_ASSIGNED TASK A_
List every subject of study the writer names in the self-introduction.
_ASSIGNED TASK B_
Rewrite the self-introduction from "My name is Deanna" up to and including "Infectious Diseases journal.", replacing "passions" with "interests" each time it appears.
_ASSIGNED TASK C_
Extend the self-introduction by writing what comes next after its last sentence.
TEXT EXCERPT START
My name is Deanna Altomara, and I am a junior majoring in English (with a concentration in Creative Writing) and Human Health. When asked to describe myself, I usually explain that I have two passions: helping others, and writing.
These passions led me to the Scholarship and Service (SAS) program, where I lived in a house with 14 Emory Scholars for a ten-week long adventure in Atlanta. Twice a week, we would engage in discussion and field trips relating to a variety of social justice issues and, for the rest of the week, we each worked at different internships. I spent my internship at the Centers for Disease Control and Prevention, helping Sarah Gregory, the Communications Lead for the Emerging Infectious Diseases journal.
TEXT EXCERPT END
DATA SECTION START
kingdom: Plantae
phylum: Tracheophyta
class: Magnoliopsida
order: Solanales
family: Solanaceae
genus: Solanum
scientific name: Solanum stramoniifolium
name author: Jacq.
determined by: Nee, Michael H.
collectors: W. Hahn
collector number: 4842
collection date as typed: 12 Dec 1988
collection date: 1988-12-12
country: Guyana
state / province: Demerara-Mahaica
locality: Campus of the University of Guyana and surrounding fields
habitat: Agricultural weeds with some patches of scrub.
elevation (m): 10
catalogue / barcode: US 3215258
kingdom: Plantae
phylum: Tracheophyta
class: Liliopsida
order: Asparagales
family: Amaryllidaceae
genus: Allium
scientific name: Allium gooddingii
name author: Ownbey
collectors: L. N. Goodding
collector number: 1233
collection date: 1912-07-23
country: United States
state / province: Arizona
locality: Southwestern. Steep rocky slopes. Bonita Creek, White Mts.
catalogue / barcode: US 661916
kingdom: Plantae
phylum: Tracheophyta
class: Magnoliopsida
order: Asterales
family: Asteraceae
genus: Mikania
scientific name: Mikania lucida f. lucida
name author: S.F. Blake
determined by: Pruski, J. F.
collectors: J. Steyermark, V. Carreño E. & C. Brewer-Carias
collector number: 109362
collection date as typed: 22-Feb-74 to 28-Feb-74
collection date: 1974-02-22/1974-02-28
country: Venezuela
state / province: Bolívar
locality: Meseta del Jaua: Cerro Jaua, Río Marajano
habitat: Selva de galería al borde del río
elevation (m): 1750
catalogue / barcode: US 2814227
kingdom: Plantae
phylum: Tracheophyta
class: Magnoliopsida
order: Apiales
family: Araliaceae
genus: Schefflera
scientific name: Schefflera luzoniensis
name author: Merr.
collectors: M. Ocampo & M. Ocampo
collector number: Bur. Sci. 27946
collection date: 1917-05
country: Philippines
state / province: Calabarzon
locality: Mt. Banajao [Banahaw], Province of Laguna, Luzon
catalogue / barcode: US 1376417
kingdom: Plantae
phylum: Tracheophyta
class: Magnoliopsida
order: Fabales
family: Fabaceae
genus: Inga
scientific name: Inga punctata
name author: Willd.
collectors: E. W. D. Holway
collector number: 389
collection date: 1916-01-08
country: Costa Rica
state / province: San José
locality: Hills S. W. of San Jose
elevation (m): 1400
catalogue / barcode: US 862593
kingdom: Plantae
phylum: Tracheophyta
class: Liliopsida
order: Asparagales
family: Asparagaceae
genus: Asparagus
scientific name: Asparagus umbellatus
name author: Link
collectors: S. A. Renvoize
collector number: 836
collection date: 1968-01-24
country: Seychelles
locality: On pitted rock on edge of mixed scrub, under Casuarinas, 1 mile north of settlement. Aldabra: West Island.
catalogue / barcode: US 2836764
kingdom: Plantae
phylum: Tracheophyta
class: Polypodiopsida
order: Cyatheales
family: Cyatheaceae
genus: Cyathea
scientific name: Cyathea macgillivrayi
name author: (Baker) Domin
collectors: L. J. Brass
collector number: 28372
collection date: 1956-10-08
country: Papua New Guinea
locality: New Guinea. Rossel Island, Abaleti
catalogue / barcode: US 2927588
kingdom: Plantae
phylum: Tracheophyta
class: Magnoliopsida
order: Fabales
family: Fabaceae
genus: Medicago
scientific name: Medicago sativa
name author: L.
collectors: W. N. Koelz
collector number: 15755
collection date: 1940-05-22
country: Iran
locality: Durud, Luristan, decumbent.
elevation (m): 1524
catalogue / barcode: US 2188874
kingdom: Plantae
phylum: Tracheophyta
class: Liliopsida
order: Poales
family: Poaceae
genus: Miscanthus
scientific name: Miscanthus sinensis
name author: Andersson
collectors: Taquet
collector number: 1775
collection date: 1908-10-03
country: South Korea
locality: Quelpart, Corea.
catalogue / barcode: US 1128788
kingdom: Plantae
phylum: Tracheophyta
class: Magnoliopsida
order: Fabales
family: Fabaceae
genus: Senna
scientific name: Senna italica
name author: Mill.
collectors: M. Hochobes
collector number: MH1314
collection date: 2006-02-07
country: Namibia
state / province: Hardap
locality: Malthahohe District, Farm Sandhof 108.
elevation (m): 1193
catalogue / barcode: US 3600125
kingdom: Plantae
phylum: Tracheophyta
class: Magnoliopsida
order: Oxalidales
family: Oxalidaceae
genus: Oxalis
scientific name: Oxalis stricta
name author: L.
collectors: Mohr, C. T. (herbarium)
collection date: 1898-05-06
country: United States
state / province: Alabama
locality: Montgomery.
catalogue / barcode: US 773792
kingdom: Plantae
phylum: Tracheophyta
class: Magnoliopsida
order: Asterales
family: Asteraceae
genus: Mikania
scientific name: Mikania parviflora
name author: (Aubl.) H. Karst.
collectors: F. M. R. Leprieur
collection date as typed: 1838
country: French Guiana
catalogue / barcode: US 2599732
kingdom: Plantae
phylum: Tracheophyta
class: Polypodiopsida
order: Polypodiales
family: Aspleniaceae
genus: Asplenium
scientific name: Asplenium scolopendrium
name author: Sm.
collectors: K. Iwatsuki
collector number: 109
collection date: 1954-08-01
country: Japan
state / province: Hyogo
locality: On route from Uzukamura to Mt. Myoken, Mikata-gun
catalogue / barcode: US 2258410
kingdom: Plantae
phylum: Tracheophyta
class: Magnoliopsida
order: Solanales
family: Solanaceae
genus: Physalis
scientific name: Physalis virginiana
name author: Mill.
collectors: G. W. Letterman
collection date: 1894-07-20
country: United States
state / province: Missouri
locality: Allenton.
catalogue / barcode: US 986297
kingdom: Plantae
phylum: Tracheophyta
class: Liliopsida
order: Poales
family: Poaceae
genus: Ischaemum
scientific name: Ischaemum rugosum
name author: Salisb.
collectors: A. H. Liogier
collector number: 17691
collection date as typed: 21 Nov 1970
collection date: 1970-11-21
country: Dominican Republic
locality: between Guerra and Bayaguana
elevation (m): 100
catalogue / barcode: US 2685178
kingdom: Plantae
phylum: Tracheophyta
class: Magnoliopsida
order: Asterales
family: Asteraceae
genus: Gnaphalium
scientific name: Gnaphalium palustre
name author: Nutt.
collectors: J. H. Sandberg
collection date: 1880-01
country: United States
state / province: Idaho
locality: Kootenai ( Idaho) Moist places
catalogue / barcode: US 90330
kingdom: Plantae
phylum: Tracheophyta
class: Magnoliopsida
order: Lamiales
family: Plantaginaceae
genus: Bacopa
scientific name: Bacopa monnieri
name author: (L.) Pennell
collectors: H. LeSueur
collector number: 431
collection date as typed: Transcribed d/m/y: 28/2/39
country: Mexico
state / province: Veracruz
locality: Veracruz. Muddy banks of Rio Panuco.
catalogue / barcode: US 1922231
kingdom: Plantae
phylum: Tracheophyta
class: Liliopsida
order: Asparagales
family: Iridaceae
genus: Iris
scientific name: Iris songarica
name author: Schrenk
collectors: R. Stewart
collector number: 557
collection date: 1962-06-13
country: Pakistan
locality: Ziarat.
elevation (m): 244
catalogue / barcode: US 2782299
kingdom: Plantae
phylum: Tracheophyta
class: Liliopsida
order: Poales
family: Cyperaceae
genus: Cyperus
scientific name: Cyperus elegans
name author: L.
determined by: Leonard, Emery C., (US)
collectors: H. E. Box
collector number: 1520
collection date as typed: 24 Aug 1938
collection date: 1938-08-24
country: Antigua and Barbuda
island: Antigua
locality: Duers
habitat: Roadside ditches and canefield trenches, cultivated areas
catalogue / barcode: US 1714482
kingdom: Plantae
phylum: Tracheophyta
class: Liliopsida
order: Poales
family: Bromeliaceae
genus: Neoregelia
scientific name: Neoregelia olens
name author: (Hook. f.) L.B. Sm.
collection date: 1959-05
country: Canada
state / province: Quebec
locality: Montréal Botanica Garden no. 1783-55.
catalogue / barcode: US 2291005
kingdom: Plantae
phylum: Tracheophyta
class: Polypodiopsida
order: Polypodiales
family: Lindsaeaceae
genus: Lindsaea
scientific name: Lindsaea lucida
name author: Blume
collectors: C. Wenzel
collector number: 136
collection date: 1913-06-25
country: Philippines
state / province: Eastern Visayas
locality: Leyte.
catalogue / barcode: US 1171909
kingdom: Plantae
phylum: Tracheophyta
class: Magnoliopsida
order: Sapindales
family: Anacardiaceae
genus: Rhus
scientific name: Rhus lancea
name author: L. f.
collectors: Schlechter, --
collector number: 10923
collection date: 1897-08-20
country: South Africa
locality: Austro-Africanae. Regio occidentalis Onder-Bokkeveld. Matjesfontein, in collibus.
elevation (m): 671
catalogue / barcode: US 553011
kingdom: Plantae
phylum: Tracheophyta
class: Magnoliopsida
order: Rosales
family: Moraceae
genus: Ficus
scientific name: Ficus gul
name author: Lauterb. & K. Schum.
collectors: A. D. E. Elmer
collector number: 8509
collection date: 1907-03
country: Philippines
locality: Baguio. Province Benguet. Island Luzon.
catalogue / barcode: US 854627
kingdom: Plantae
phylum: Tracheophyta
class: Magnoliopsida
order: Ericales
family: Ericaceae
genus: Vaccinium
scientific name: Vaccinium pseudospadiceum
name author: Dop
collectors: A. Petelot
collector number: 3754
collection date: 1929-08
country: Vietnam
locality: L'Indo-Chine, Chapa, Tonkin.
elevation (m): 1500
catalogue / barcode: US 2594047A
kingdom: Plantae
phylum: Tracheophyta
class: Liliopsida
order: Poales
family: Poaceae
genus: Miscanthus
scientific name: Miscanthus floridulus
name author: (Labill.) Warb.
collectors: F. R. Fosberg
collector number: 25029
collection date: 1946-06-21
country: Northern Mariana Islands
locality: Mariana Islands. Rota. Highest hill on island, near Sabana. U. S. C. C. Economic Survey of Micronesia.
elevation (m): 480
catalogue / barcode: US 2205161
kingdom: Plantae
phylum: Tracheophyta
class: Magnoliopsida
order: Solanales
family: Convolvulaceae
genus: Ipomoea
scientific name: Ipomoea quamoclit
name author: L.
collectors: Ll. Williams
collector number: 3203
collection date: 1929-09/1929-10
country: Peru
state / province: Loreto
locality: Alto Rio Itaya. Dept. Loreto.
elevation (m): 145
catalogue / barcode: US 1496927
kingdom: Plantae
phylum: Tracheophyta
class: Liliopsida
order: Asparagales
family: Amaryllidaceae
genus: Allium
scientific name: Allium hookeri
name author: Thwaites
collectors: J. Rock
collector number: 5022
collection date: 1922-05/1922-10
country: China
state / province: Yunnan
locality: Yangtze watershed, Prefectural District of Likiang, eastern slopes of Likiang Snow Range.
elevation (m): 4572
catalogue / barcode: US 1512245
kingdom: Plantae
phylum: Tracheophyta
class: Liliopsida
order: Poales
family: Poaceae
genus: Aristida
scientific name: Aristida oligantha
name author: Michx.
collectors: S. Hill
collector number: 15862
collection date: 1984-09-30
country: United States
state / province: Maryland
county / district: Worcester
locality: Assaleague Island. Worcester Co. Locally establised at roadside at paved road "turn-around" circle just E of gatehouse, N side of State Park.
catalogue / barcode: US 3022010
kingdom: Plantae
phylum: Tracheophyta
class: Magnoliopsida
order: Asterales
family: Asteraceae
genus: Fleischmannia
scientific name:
DATA SECTION END
_EXPECTED OUTPUT A_
English, Creative Writing, Human Health

_EXPECTED OUTPUT B_
My name is Deanna Altomara, and I am a junior majoring in English (with a concentration in Creative Writing) and Human Health. When asked to describe myself, I usually explain that I have two interests: helping others, and writing.
These interests led me to the Scholarship and Service (SAS) program, where I lived in a house with 14 Emory Scholars for a ten-week long adventure in Atlanta. Twice a week, we would engage in discussion and field trips relating to a variety of social justice issues and, for the rest of the week, we each worked at different internships. I spent my internship at the Centers for Disease Control and Prevention, helping Sarah Gregory, the Communications Lead for the Emerging Infectious Diseases journal.

_EXPECTED OUTPUT C_
Emerging Infectious Diseases is one of the world’s premier infectious disease journals, and is driven by a unique, but important, mission. EID is open-access, available online, and completely free. This is a rarity among scientific journals, which often require expensive subscriptions and restrict their articles to certain institutions. But EID was founded in 1995 with the purpose of disseminating cutting-edge research to a diverse audience of epidemiologists, doctors, policymakers, veterinarians, and more—even the public. Unlike other journals, EID is specifically edited to avoid unnecessary jargon and strives to make complex information easily accessible to all. And the journal excels at what it does: it is considered the number one open-access infectious diseases journal.
Another summer has come and gone. And although I’ll miss it, I know it’s not really over. I’m ecstatic to be continuing my internship into the fall, and have already met up with several of my SAS friends. This sun won’t set on this summer.